◆ **Reading text**:

Free Writing Prospectus Published or Distributed by Media
On August 14, 2006, SNL Interactive, an online publication of SNL Financial LC, published an article concerning Hallmark Financial Services, Inc. (“Hallmark” and, together with its subsidiaries, “we,” “our,” and “us”), the full text of which is reproduced below.
Clarifications and Corrections
The article published by SNL Interactive was not prepared by us or reviewed by us prior to its publication. Neither we nor any other offering participant was aware of the publication of the article prior to August 21, 2006. With the exception of statements attributed directly to Mr. Morrison, the article represents the author’s opinion, which is not endorsed or adopted by us.
We believe that the following information is appropriate to clarify or correct information included in the article:
  1.   We have estimated a maximum aggregate offering price for shares of our common stock in the proposed public offering of $80.5 million, including the underwriters’ over-allotment option, solely for the purpose of calculating the registration fee payable to the Securities and Exchange Commission (“SEC”) under the Securities Act of 1933, as amended. This estimate of the maximum aggregate offering price is subject to change.
 
  2.   The quoted statement in the third paragraph of the article commencing with “If you go back a couple years” was intended to refer to the period prior to December 2002.
 
  3.   The allocation of shares proposed to be offered by Hallmark and Newcastle Partners referenced in the fourth paragraph of the article is a preliminary estimate and subject to change. Similarly, the “deal total” referred to in the same paragraph is the estimated maximum aggregate offering price in the proposed public offering of $80.5 million, including the underwriters’ over-allotment option, which has been estimated solely for the purpose of calculating the registration fee payable to the SEC and is subject to change.

◆ **Listed entries**:
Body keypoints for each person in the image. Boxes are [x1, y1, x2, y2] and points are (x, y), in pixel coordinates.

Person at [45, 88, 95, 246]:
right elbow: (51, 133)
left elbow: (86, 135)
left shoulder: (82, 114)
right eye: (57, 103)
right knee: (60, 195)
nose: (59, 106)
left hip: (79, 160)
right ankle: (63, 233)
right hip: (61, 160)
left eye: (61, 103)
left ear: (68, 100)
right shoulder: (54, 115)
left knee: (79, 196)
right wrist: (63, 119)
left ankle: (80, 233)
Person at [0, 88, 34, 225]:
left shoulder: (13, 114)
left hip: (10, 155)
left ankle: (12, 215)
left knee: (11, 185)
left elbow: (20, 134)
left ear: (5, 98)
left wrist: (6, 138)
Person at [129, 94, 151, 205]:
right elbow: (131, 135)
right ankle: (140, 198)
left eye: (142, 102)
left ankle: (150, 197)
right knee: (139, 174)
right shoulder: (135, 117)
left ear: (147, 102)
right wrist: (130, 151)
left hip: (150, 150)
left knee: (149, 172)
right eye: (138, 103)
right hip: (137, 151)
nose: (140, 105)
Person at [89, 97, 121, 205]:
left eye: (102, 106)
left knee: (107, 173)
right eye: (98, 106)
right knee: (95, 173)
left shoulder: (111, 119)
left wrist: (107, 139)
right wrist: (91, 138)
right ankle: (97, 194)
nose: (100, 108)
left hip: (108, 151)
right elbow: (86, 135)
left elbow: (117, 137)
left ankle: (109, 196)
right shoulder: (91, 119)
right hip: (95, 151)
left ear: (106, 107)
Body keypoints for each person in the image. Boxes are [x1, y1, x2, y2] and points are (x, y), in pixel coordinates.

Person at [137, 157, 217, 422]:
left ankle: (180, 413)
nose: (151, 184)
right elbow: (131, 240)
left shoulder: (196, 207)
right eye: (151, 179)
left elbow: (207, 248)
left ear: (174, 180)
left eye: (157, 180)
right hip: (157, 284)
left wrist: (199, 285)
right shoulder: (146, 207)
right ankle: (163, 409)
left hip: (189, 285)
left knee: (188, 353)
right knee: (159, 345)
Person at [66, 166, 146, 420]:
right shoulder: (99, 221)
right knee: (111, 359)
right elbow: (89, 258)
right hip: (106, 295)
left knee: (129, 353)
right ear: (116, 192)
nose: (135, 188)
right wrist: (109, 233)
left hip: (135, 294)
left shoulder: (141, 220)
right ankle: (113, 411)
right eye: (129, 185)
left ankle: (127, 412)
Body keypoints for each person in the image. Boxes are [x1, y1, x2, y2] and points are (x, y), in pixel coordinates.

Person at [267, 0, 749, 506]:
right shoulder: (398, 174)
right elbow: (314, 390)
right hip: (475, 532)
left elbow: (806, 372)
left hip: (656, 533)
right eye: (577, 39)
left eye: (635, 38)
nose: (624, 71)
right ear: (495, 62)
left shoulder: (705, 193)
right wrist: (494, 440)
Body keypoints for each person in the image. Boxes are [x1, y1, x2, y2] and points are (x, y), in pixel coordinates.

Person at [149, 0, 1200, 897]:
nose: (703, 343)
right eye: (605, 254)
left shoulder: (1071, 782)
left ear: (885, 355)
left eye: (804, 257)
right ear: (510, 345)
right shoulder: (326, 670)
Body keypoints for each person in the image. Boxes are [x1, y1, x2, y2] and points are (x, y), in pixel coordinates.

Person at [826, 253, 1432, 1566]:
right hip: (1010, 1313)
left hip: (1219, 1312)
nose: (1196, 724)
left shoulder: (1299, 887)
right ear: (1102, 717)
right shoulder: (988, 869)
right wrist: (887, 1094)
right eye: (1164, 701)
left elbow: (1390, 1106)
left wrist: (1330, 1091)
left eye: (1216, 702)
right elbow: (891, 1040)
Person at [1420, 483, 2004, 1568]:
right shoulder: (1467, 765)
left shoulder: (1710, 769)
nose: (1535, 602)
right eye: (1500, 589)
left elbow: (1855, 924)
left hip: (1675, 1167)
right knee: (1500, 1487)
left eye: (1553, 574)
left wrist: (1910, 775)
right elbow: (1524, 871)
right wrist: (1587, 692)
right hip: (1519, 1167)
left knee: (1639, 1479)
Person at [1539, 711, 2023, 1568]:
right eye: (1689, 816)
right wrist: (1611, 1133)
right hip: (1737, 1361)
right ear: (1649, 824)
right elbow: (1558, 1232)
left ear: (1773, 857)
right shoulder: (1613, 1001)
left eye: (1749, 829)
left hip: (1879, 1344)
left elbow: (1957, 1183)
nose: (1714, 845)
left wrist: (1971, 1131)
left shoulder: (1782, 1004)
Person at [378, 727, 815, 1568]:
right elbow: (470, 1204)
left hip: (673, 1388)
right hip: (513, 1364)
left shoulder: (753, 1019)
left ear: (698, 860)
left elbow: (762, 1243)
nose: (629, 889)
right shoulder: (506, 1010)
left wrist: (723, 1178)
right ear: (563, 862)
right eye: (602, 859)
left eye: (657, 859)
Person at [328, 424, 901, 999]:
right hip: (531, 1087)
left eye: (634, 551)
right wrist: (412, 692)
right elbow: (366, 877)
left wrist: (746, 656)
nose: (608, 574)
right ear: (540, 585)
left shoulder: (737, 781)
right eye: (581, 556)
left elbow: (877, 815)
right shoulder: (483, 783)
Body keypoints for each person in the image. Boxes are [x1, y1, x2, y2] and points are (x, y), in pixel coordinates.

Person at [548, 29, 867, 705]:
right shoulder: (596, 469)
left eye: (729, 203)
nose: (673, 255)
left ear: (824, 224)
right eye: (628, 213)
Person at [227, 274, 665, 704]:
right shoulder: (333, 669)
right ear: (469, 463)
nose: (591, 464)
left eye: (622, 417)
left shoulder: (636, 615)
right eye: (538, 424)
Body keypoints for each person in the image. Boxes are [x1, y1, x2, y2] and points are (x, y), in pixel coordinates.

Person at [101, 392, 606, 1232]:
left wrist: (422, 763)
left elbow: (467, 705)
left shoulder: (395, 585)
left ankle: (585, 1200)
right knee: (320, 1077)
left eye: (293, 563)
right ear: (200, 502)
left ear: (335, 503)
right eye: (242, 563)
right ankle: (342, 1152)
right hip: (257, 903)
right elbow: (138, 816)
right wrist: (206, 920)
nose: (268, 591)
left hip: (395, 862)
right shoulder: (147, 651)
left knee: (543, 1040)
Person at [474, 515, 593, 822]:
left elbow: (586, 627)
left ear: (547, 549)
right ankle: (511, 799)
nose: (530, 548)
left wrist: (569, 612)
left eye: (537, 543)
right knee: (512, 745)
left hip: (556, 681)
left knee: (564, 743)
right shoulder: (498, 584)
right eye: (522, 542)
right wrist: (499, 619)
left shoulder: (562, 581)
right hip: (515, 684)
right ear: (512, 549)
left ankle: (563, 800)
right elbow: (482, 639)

◆ **What to do**:
1. In the Hallmark prospectus notice, what period was the quoted statement beginning "If you go back a couple years" meant to refer to?
2. Pick up the Hallmark prospectus notice after its last sentence and keep writing it.

◆ **Results in order**:
1. The period prior to December 2002.

2.
 
  4.   We intend to use the net proceeds we receive from the proposed offering substantially to reduce the outstanding principal balance on our revolving credit facility by $15.0 million, to repay the $12.5 million principal on a loan from Newcastle Partners and the balance for working capital and general corporate purposes, some or all of which may be contributed to the capital of our insurance company subsidiaries. Contrary to the reference in the fourth paragraph of the article, we do not have a $25 million credit facility. Also contrary to the last sentence of the fourth paragraph of the article, a portion

 


 

      of the $15.0 million revolving credit facility intended to be repaid from the proceeds of the proposed offering would be characterized as long term debt.
 
  5.   The following statement contained in the sixth paragraph of the article is incorrect: “The investment group reported an 82.1% stake, or mutual beneficial ownership of 87,344,536 shares, in January.” After reflecting the conversion of convertible notes in May 2006 and a one-for-six reverse stock split effected on July 31, 2006, the beneficial ownership of Mr. Schwarz, Newcastle Partners and certain affiliated partnerships (calculated in accordance with regulations promulgated by the SEC) was 14,579,129 shares as of August 1, 2006, representing 82.1% of the outstanding shares of Hallmark common stock as of such date (also calculated in accordance with regulations promulgated by the SEC).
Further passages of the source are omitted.